Я задумчиво посмотрел на себя, а точнее, на собственную одежду.
— Вот это да! — воскликнул я, — так и на мне вообще ничего нет отечественного. Трусы — и те турецкие! По всей видимости, только лайнер был сделан в России. И вот результат!
Эта мысль меня рассмешила. Меня разобрал истерический смех, и, придя в себя, я запел скрипучим голосом:
— Зажигай, чтоб горело ясно. Зажигай, чтобы не погасло. Зажигай звёзды в небе синем. Зажигай, сделано в России…

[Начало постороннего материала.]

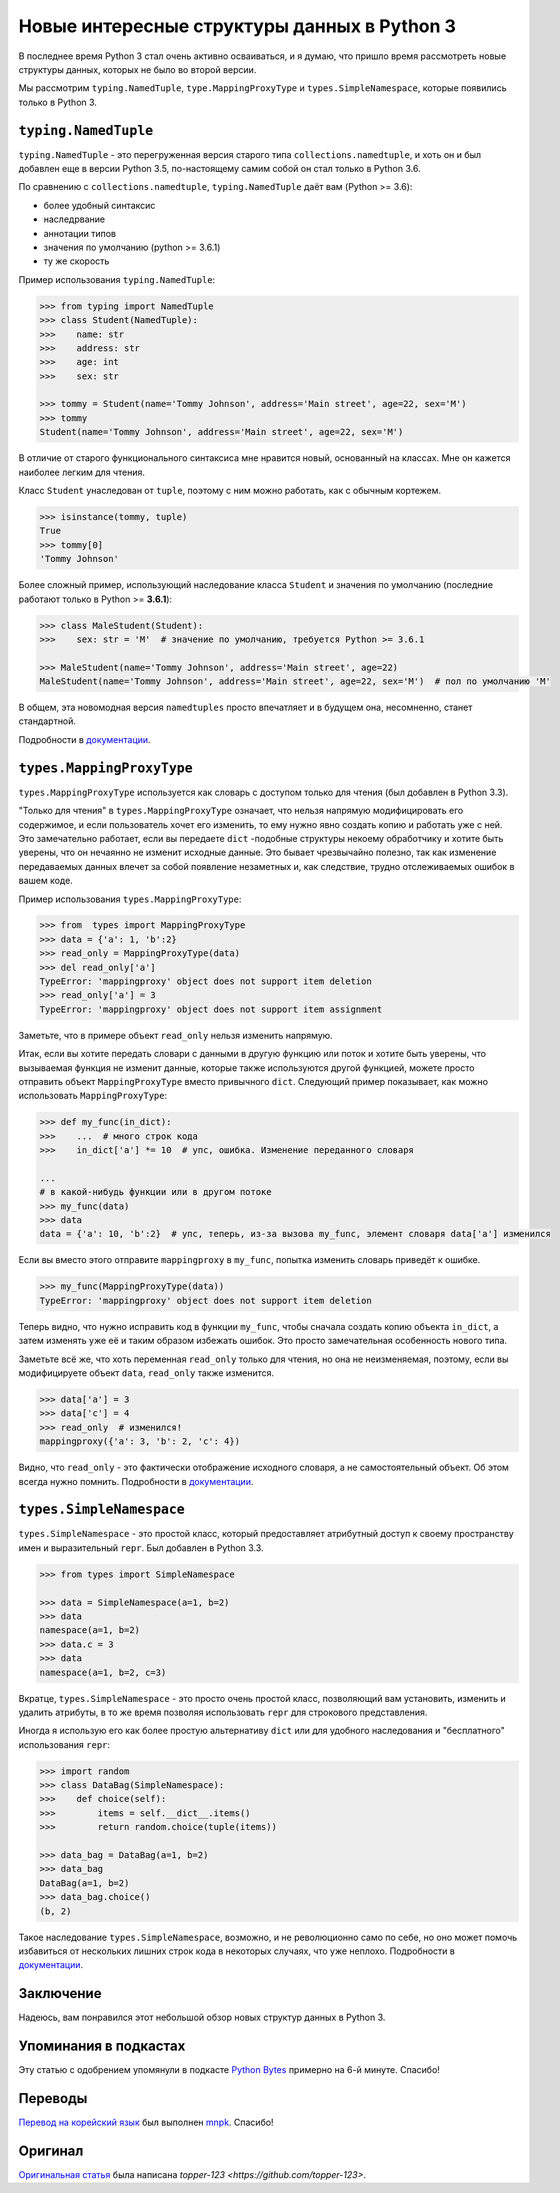 Новые интересные структуры данных в Python 3
============================================

В последнее время Python 3 стал очень активно осваиваться, и я думаю, что пришло время рассмотреть
новые структуры данных, которых не было во второй версии.

Мы рассмотрим ``typing.NamedTuple``, ``type.MappingProxyType`` и ``types.SimpleNamespace``,
которые появились только в Python 3.

``typing.NamedTuple``
---------------------

``typing.NamedTuple`` - это перегруженная версия старого типа ``collections.namedtuple``, и хоть
он и был добавлен еще в версии Python 3.5, по-настоящему самим собой он стал только в Python 3.6.

По сравнению с ``collections.namedtuple``, ``typing.NamedTuple`` даёт вам (Python >= 3.6):

- более удобный синтаксис
- наследрвание
- аннотации типов
- значения по умолчанию (python >= 3.6.1)
- ту же скорость

Пример использования ``typing.NamedTuple``:

.. code-block :: python
    
    >>> from typing import NamedTuple
    >>> class Student(NamedTuple):
    >>>    name: str
    >>>    address: str
    >>>    age: int
    >>>    sex: str
    
    >>> tommy = Student(name='Tommy Johnson', address='Main street', age=22, sex='M')
    >>> tommy
    Student(name='Tommy Johnson', address='Main street', age=22, sex='M')

В отличие от старого функционального синтаксиса мне нравится новый, основанный на классах. Мне он
кажется наиболее легким для чтения.

Класс ``Student`` унаследован от ``tuple``, поэтому с ним можно работать, как с обычным кортежем.

.. code-block :: python
    
    >>> isinstance(tommy, tuple)
    True
    >>> tommy[0]
    'Tommy Johnson'

Более сложный пример, использующий наследование класса ``Student`` и значения по умолчанию
(последние работают только в Python >= **3.6.1**):

.. code-block :: python
    
    >>> class MaleStudent(Student):
    >>>    sex: str = 'M'  # значение по умолчанию, требуется Python >= 3.6.1
    
    >>> MaleStudent(name='Tommy Johnson', address='Main street', age=22)
    MaleStudent(name='Tommy Johnson', address='Main street', age=22, sex='M')  # пол по умолчанию 'M'

В общем, эта новомодная версия ``namedtuples`` просто впечатляет и в будущем она, несомненно,
станет стандартной.

Подробности в `документации <https://docs.python.org/3/library/typing.html#typing.NamedTuple>`_.

``types.MappingProxyType``
--------------------------

``types.MappingProxyType`` используется как словарь с доступом только для чтения (был добавлен в
Python 3.3).

"Только для чтения" в ``types.MappingProxyType`` означает, что нельзя напрямую модифицировать его
содержимое, и если пользователь хочет его изменить, то ему нужно явно создать копию и работать уже
с ней. Это замечательно работает, если вы передаете ``dict`` -подобные структуры некоему
обработчику и хотите быть уверены, что он нечаянно не изменит исходные данные. Это бывает
чрезвычайно полезно, так как изменение передаваемых данных влечет за собой появление незаметных и,
как следствие, трудно отслеживаемых ошибок в вашем коде.

Пример использования ``types.MappingProxyType``:

.. code-block :: python
    
    >>> from  types import MappingProxyType
    >>> data = {'a': 1, 'b':2}
    >>> read_only = MappingProxyType(data)
    >>> del read_only['a']
    TypeError: 'mappingproxy' object does not support item deletion
    >>> read_only['a'] = 3
    TypeError: 'mappingproxy' object does not support item assignment

Заметьте, что в примере объект ``read_only`` нельзя изменить напрямую.

Итак, если вы хотите передать словари с данными в другую функцию или поток и хотите быть уверены,
что вызываемая функция не изменит данные, которые также используются другой функцией, можете
просто отправить объект ``MappingProxyType`` вместо привычного ``dict``. Следующий пример
показывает, как можно использовать ``MappingProxyType``:

.. code-block :: python
    
    >>> def my_func(in_dict):
    >>>    ...  # много строк кода
    >>>    in_dict['a'] *= 10  # упс, ошибка. Изменение переданного словаря
    
    ...
    # в какой-нибудь функции или в другом потоке
    >>> my_func(data)
    >>> data
    data = {'a': 10, 'b':2}  # упс, теперь, из-за вызова my_func, элемент словаря data['a'] изменился

Если вы вместо этого отправите ``mappingproxy`` в ``my_func``, попытка изменить словарь
приведёт к ошибке.

.. code-block :: python
    
    >>> my_func(MappingProxyType(data))
    TypeError: 'mappingproxy' object does not support item deletion

Теперь видно, что нужно исправить код в функции ``my_func``, чтобы сначала создать копию
объекта ``in_dict``, а затем изменять уже её и таким образом избежать ошибок. Это просто
замечательная особенность нового типа.

Заметьте всё же, что хоть переменная ``read_only`` только для чтения, но она не неизменяемая,
поэтому, если вы модифицируете объект ``data``, ``read_only`` также изменится.

.. code-block :: python
    
    >>> data['a'] = 3
    >>> data['c'] = 4
    >>> read_only  # изменился!
    mappingproxy({'a': 3, 'b': 2, 'c': 4})

Видно, что ``read_only`` - это фактически отображение исходного словаря, а не самостоятельный
объект. Об этом всегда нужно помнить.
Подробности в `документации <https://docs.python.org/3/library/types.html#types.MappingProxyType>`_.

``types.SimpleNamespace``
-------------------------

``types.SimpleNamespace`` - это простой класс, который предоставляет атрибутный доступ к своему
пространству имен и выразительный ``repr``. Был добавлен в Python 3.3.

.. code-block :: python
    
    >>> from types import SimpleNamespace
    
    >>> data = SimpleNamespace(a=1, b=2)
    >>> data
    namespace(a=1, b=2)
    >>> data.c = 3
    >>> data
    namespace(a=1, b=2, c=3)

Вкратце, ``types.SimpleNamespace`` - это просто очень простой класс, позволяющий вам установить,
изменить и удалить атрибуты, в то же время позволяя использовать ``repr`` для строкового
представления.

Иногда я использую его как более простую альтернативу ``dict`` или для удобного
наследования и "бесплатного" использования ``repr``:

.. code-block :: python
    
    >>> import random
    >>> class DataBag(SimpleNamespace):
    >>>    def choice(self):
    >>>        items = self.__dict__.items()
    >>>        return random.choice(tuple(items))
    
    >>> data_bag = DataBag(a=1, b=2)
    >>> data_bag
    DataBag(a=1, b=2)
    >>> data_bag.choice()
    (b, 2)

Такое наследование ``types.SimpleNamespace``, возможно, и не революционно само по себе, но оно
может помочь избавиться от нескольких лишних строк кода в некоторых случаях, что уже неплохо.
Подробности в `документации <https://docs.python.org/3/library/types.html#types.SimpleNamespace>`_.

Заключение
----------

Надеюсь, вам понравился этот небольшой обзор новых структур данных в Python 3.

Упоминания в подкастах
----------------------

Эту статью с одобрением упомянули в подкасте `Python Bytes <https://pythonbytes.fm/episodes/show/18/python-3-has-some-amazing-types-and-you-can-now-constructively-insult-your-shell>`_
примерно на 6-й минуте. Спасибо!

Переводы
--------

`Перевод на корейский язык <https://mnpk.github.io/2017/03/16/python3-data-structure.html>`_ был
выполнен `mnpk <https://mnpk.github.io/about.html>`_. Спасибо!

Оригинал
--------

`Оригинальная статья <https://github.com/topper-123/Articles/blob/master/New-interesting-data-types-in-Python3.rst>`_
была написана `topper-123 <https://github.com/topper-123>`.

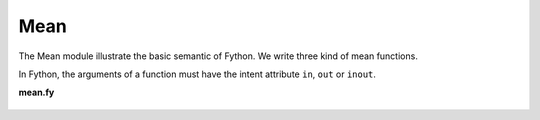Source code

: Mean
----

The Mean module illustrate the basic semantic of Fython.
We write three kind of mean functions.

In Fython, the arguments of a function must have the intent attribute
``in``, ``out`` or ``inout``.

**mean.fy**

  .. literalinclude:: ../../example/stat/stat/mean/mean.fy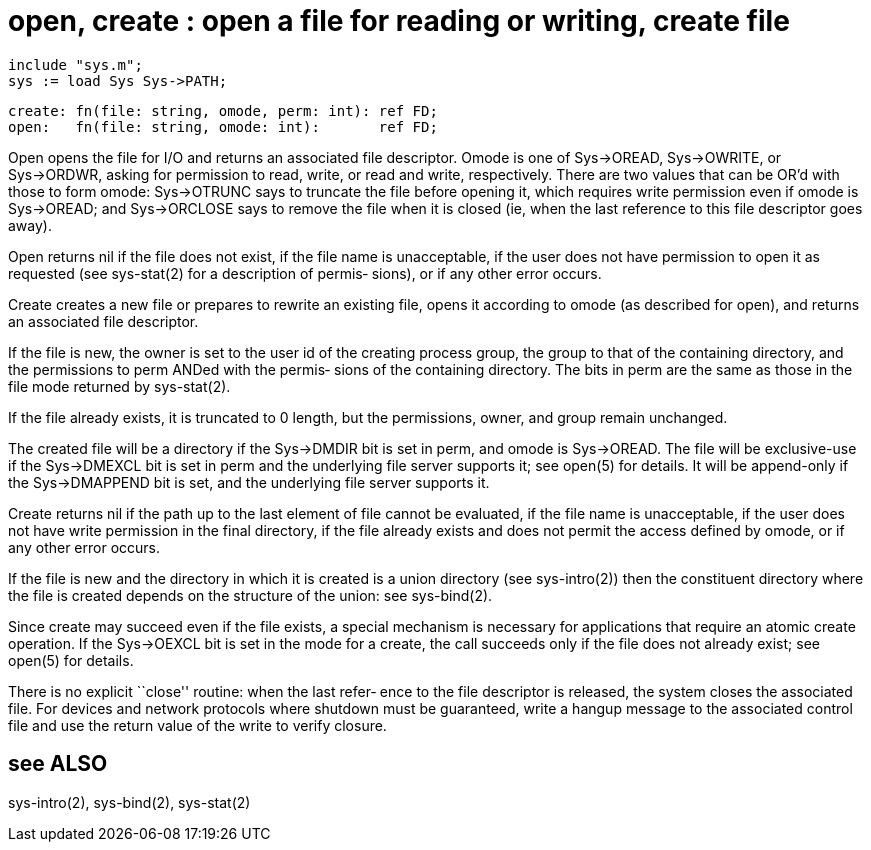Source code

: = open,  create :  open  a file for reading or writing, create file

    include "sys.m";
    sys := load Sys Sys->PATH;

    create: fn(file: string, omode, perm: int): ref FD;
    open:   fn(file: string, omode: int):       ref FD;

Open opens the file for I/O and returns  an  associated  file
descriptor.   Omode  is  one  of  Sys->OREAD, Sys->OWRITE, or
Sys->ORDWR, asking for permission to read, write, or read and
write,  respectively.   There are two values that can be OR'd
with those to form omode: Sys->OTRUNC says  to  truncate  the
file  before opening it, which requires write permission even
if omode is Sys->OREAD; and Sys->ORCLOSE says to  remove  the
file  when  it is closed (ie, when the last reference to this
file descriptor goes away).

Open returns nil if the file does not exist, if the file name
is unacceptable, if the user does not have permission to open
it as requested (see sys-stat(2) for a description of permis‐
sions), or if any other error occurs.

Create  creates a new file or prepares to rewrite an existing
file, opens it according to omode (as  described  for  open),
and returns an associated file descriptor.

If  the  file  is new, the owner is set to the user id of the
creating process group, the group to that of  the  containing
directory, and the permissions to perm ANDed with the permis‐
sions of the containing directory.  The bits in perm are  the
same as those in the file mode returned by sys-stat(2).

If  the file already exists, it is truncated to 0 length, but
the permissions, owner, and group remain unchanged.

The created file will be a directory if the Sys->DMDIR bit is
set  in  perm,  and  omode  is  Sys->OREAD.  The file will be
exclusive-use if the Sys->DMEXCL bit is set in perm  and  the
underlying  file server supports it; see open(5) for details.
It will be append-only if the Sys->DMAPPEND bit is  set,  and
the underlying file server supports it.

Create returns nil if the path up to the last element of file
cannot be evaluated, if the file name is unacceptable, if the
user  does  not have write permission in the final directory,
if the file already exists and does  not  permit  the  access
defined by omode, or if any other error occurs.

If  the  file is new and the directory in which it is created
is a union directory (see sys-intro(2)) then the  constituent
directory  where the file is created depends on the structure
of the union: see sys-bind(2).

Since create may succeed even if the file exists,  a  special
mechanism  is  necessary  for  applications  that  require an
atomic create operation.  If the Sys->OEXCL bit is set in the
mode  for  a  create, the call succeeds only if the file does
not already exist; see open(5) for details.

There is no explicit ``close'' routine: when the last  refer‐
ence  to  the  file descriptor is released, the system closes
the associated file.  For devices and network protocols where
shutdown  must  be  guaranteed, write a hangup message to the
associated control file and use the return value of the write
to verify closure.

== see ALSO
sys-intro(2), sys-bind(2), sys-stat(2)

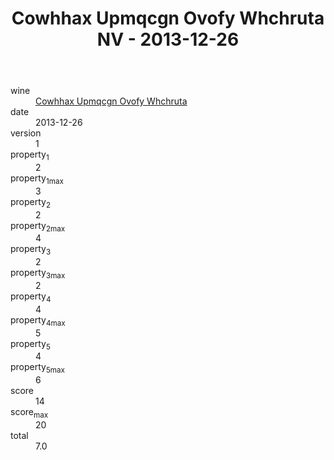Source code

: :PROPERTIES:
:ID:                     a4422db7-3a5a-4a82-af90-de61f605ffe0
:END:
#+TITLE: Cowhhax Upmqcgn Ovofy Whchruta NV - 2013-12-26

- wine :: [[id:b0e1a19c-ddca-4718-9f82-2e18ce40b2a2][Cowhhax Upmqcgn Ovofy Whchruta]]
- date :: 2013-12-26
- version :: 1
- property_1 :: 2
- property_1_max :: 3
- property_2 :: 2
- property_2_max :: 4
- property_3 :: 2
- property_3_max :: 2
- property_4 :: 4
- property_4_max :: 5
- property_5 :: 4
- property_5_max :: 6
- score :: 14
- score_max :: 20
- total :: 7.0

Ведь это же действительно, чёрт знает, какое-то безобразие получается. Ведь можем, когда захотим, но почему-то упорно ничего не хотим…
Затем я вытащил большой кожаный кошелек, до отказа забитый рублями и долларами. Но так как в этом месте деньги совершенно бесполезны, ну почти бесполезны, ибо их можно рассматривать как обыкновенную бумагу, то я и не стал их пересчитывать. К собственному стыду, мне пришлось напомнить себе, что я не подлый мародёр и мне должно быть всё равно, сколько наличности в кошельке.
— Если выживу, передам родственникам, — решил я.
К деньгам я присовокупил паспорт и свидетельство о разводе. От вида документов, удостоверяющих личность того, кто уже перестал ею быть, мне стало как-то не по себе, в груди тревожно защемило.